Fotografia: Nuno Cerqueira
“Braga para todos” quer eventos da cidade sem copos de plástico

Este movimento quer ver a “Noite Branca”, São João e Braga Romana sem copos de plásticos. 

Nuno Cerqueira
19 Abr 2018

O movimento “Braga para Todos” quer que as festas e eventos da cidade de Braga não tenham copos de plásticos. A presidente deste movimento, Elda Fernandes, refere mesmo que esta medida tem sido aditada em outros eventos de outros pontos do país, casos da “Queima do Porto”.
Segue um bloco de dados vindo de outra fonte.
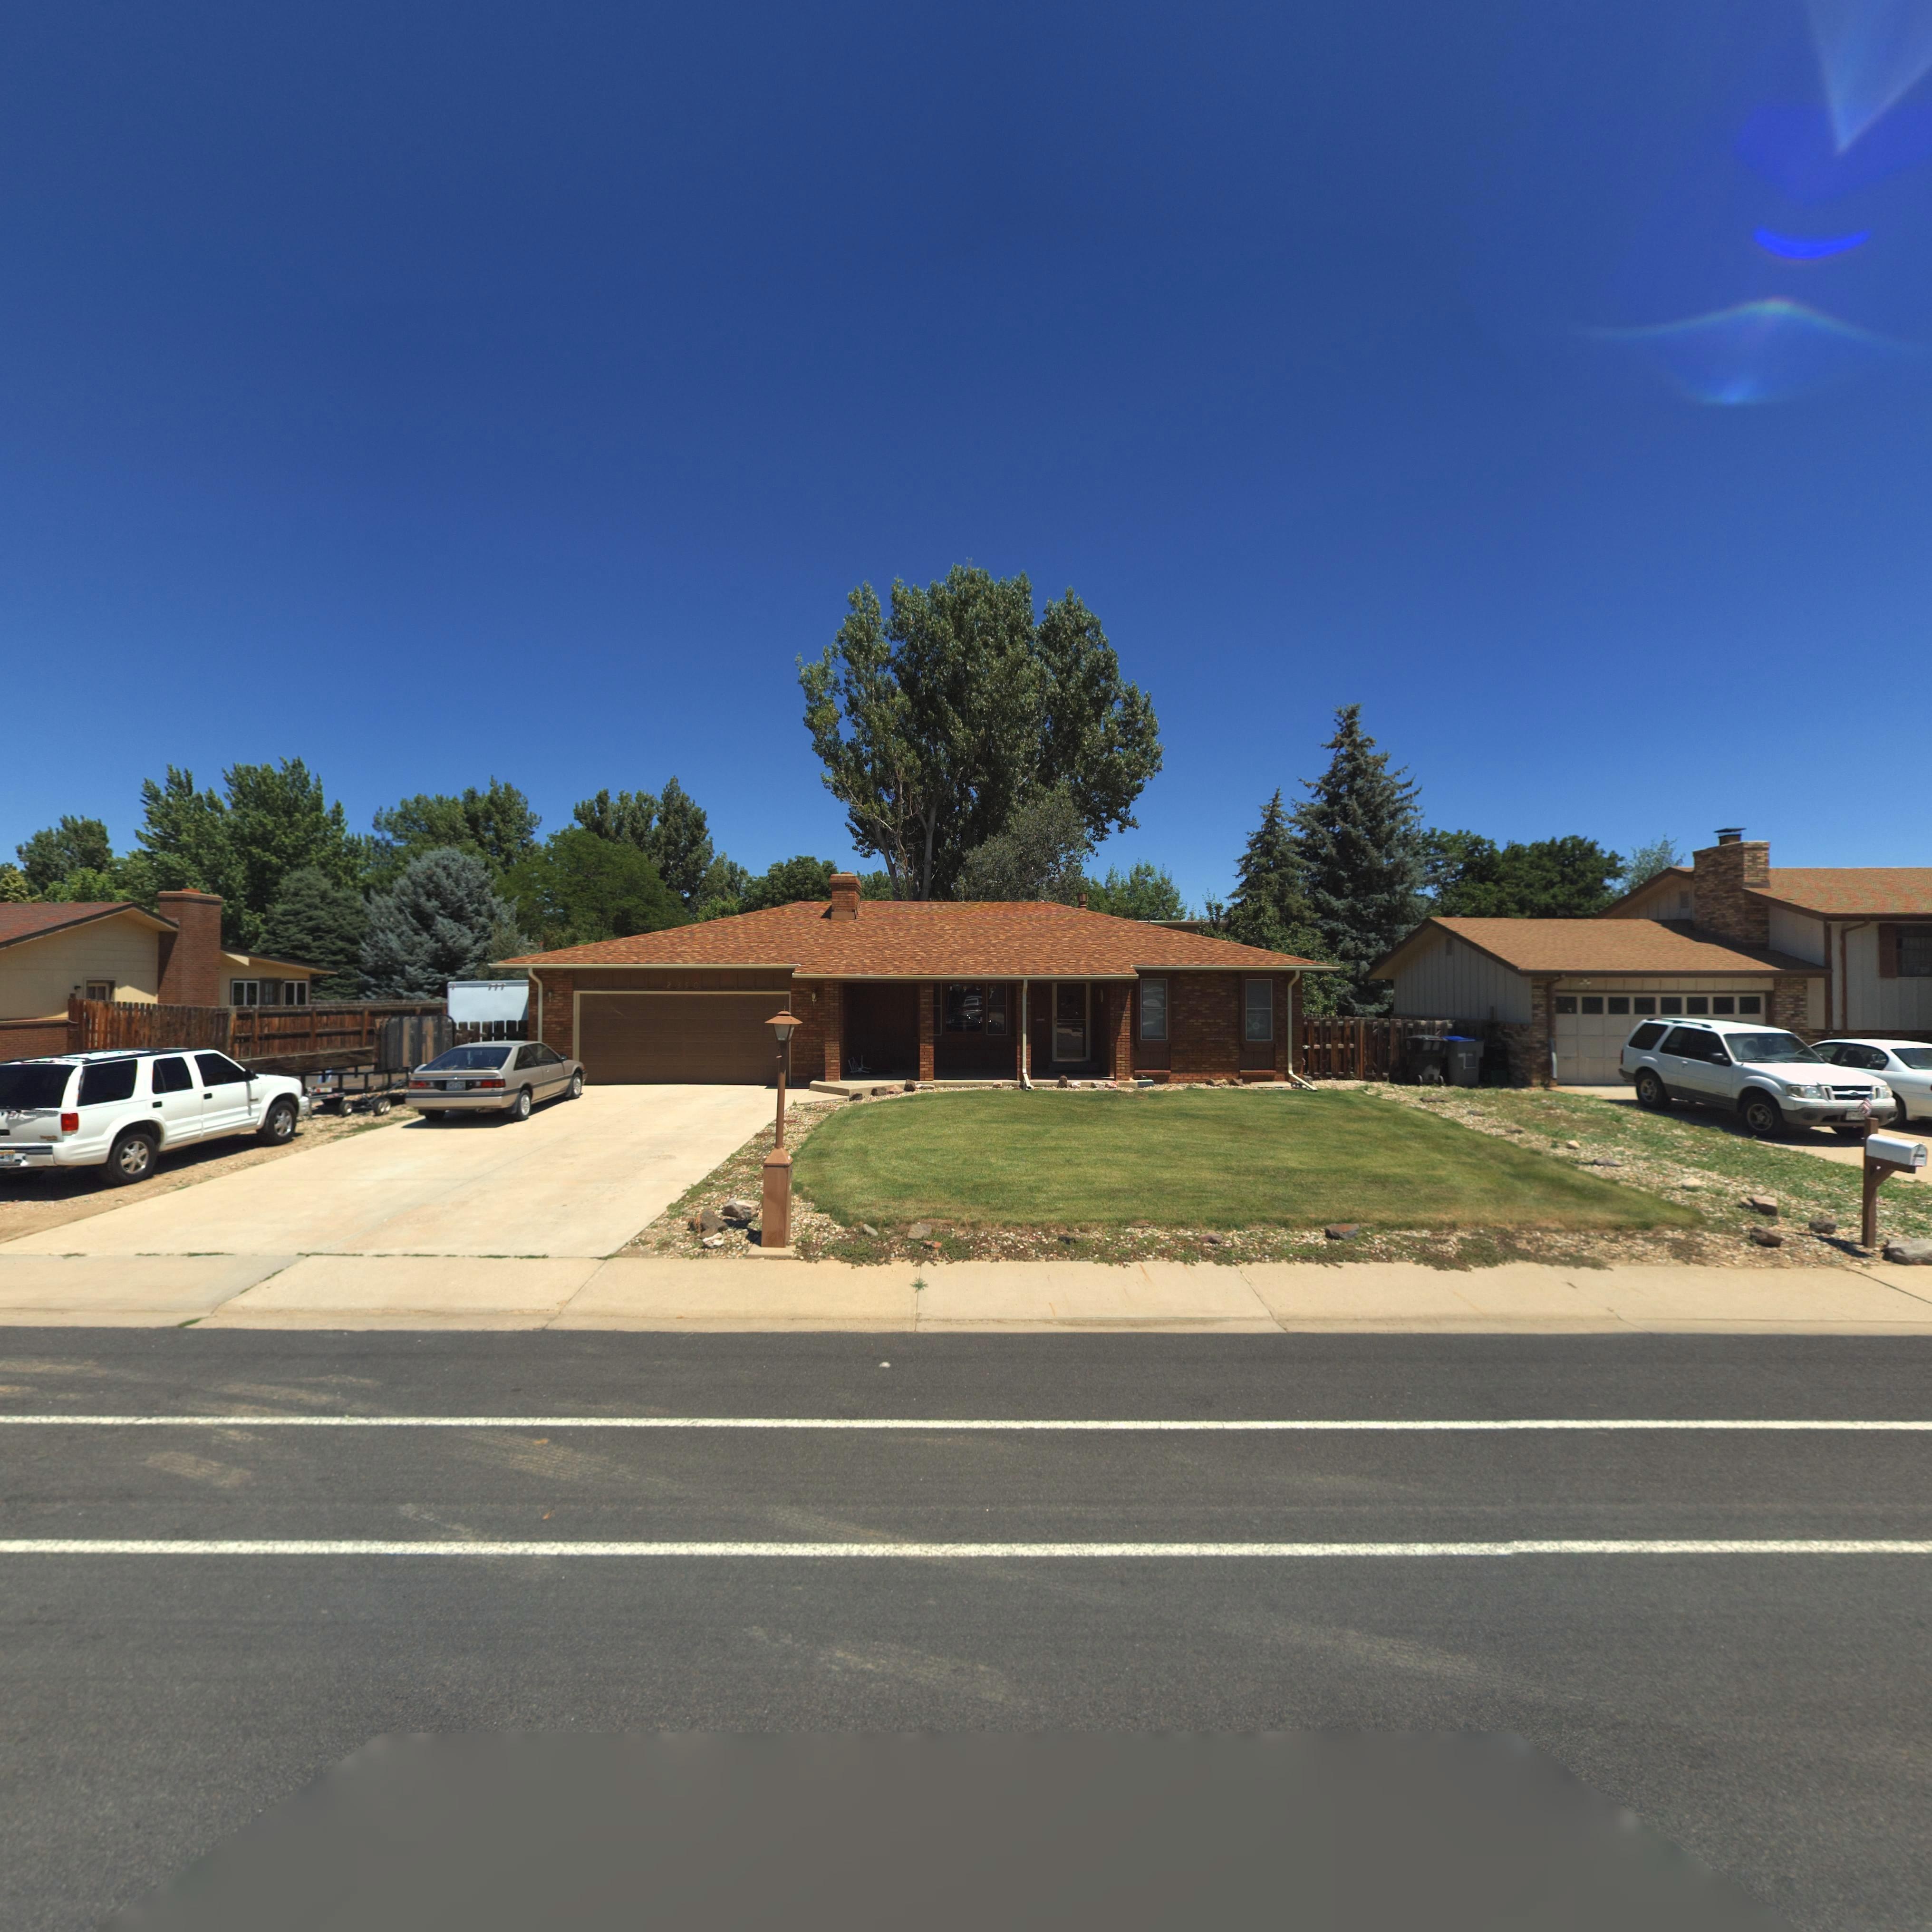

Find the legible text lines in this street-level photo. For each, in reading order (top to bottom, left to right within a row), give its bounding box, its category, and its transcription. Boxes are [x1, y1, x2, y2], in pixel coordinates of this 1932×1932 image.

[666, 981, 699, 988] StreetNumber: 2350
Este movimento quer ver a “Noite Branca”, São João e Braga Romana sem copos de plásticos.

«Braga pela manhã, antes da AGERE proceder à remoção do lixo está cheio de copos e outros materiais plásticos como as garrafas, estes materiais são colocados no lixo orgânico. Se avaliarmos as noites de festas que Braga tem por ano pelas pessoas que as mesmas atraem e se cada pessoa consumir em média três bebidas por noite, o número de lixo é gigante, ou seja, deixamos uma pegada que é totalmente possível de eliminar com bom-senso por parte dos cidadãos», frisa Elda Fernandes.

A líder do movimento quer ver o executivo de Ricardo Rio a ter uma atitude ambiental diferente. «Há muitas opções para tornar as diversas festas ecológicas, a decisão é deste executivo, que continua a não aceitar a urgente mudança de paradigma», acusa.

O movimento apresenta algumas soluções para a festas que podiam eliminar o plástico. «Os copos teriam que ser entregues na primeira bebida ou então num espaço, um posto de informação, associado a um determinado valor. Depois a pessoa ao consumir apresentaria o copo no final e era devolvido o dinheiro ou ficava com ele e não recebia o valor que deixou», exemplifica Elda Fernandes, que pede ainda à Braval mais contentores nestes eventos.

«Para resíduos recicláveis, porque falamos em mais de 80% do lixo reutilizável e reciclável que acaba em aterros», diz.

O movimento termina a nota de imprensa dizendo que vai enviar «uma nota para o atual edil» e que «está disponível para colaborar num projeto viável e de fácil execução».

«O importante é começar e educar a sociedade, porque podemos divertir-nos sem destruir o planeta, não precisamos de palhinhas, nem de um copo por cada bebida», vaticina Elda Fernandes.